José’s parents had brought him to Caño Tomás to participate in the Humanitarian Refugee Camp, a protest action organized by the farmers of the region and the Farmer Association of Catatumbo (ASCAMCAT). The camp was a response by the farmers of the region to a government fumigation campaign that has been causing mass displacement in the region of Catatumbo, Northern Santander, as well as to the neglect of the state. They were among upwards of 200 people who had come to participate in the camp and demand that the Colombian government stop spending money on harmful fumigations and human rights violations and rather invest it in social programs such as schools, hospitals and fixing the roads.

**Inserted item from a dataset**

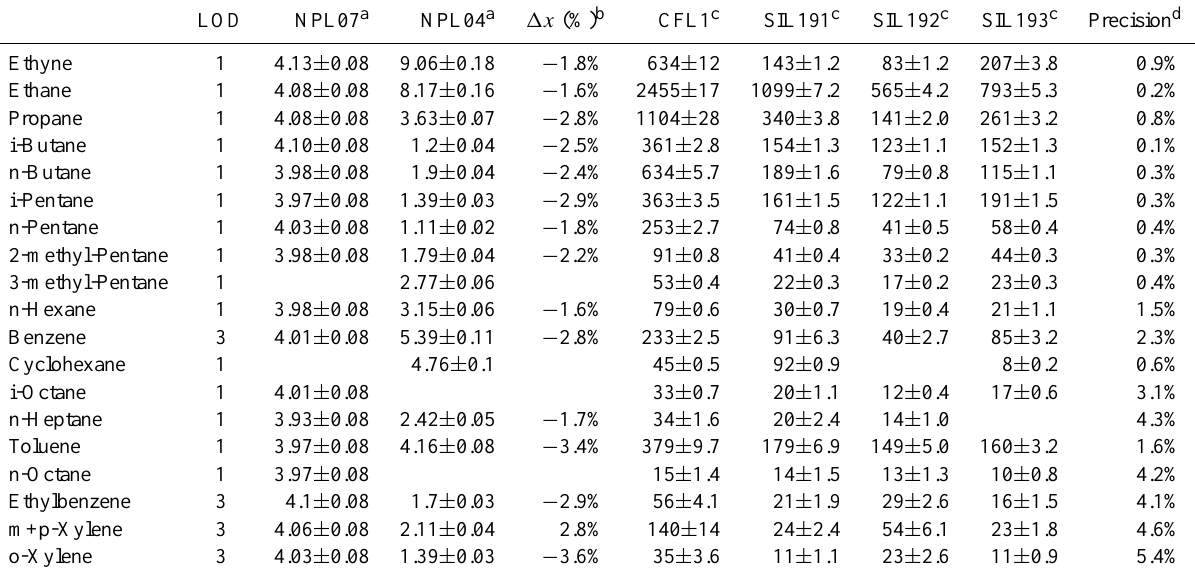
Table 2. Standards, limits of detection (LOD), and precision of the GC-FID system.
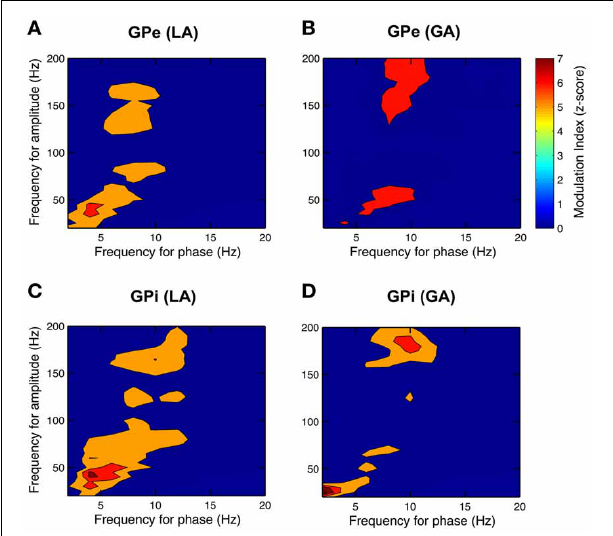
FIGURE 9 | Phase–amplitude coupling in the GP of CD patients differs between LA and GA. All panels depict grand averages across subjects and show values of z -scored modulation indices that reached statistical significance (Bonferroni-corrected z -score > 4). Co-modulograms of both GPe– (A) and GPi–LFPs (C) under LA revealed strong cross-frequency coupling between theta phase and amplitude in the lower gamma band. Under GA, this theta–gamma co-modulation was shifted toward higher frequencies for both phase and amplitude in the GPe (B) and was completely absent in the GPi (D) . A significant cross-frequency interaction between alpha-phase and amplitude in the higher gamma range was observed in both structures and under both anaesthetic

Tragically these demands could not have been met soon enough for the small José Albeiro, who was struck by a car just as it was slowly pulling out of the camp. He sustained a severe head injury, but was still alive as he was rushed from the camp at 2:30 in the afternoon. Antonio Fernandez, the man who drove the small José and his grieving parents in search of medical assistance, recounts how they drove an hour to the Venezuelan border where they had been told that a health center existed, only to find that there was nothing. They went from town to town searching for any sort of medical facility or health professional. They had gone to Venezuela because they already knew that the nearest health facility in Colombia was in the department’s capital Cúcuta, more then 10 hours away. Also, the road from Caño Tomás back towards Cúcuta was in terrible condition. In the end, though, even Venezuelan health facilities proved too far.
It was already nine o’clock at night when they finally arrived at the Venezuelan city El Machiques and the hospital Virgen del Carmen. José Albeiro had already been dead almost two and a half hours. The doctors in the hospital examined him, confirming that he had died of cranioencephalic trauma and loss of blood. Antonio Fernandez says they asked why he was not given first aid treatment when the accident happened.
The next day the grieving family returned to Colombia passing back through Caño Tomás and the Humanitarian Refugee Camp, José’s bloated body laid out on a collapsed cardboard box in the back of a jeep. Money was collected in the camp to help with the funeral costs. It was a shared communal grief, not just for the death of José Albeiro, but for all the residents of the Catatumbo countryside, isolated and abandoned by the Colombian State.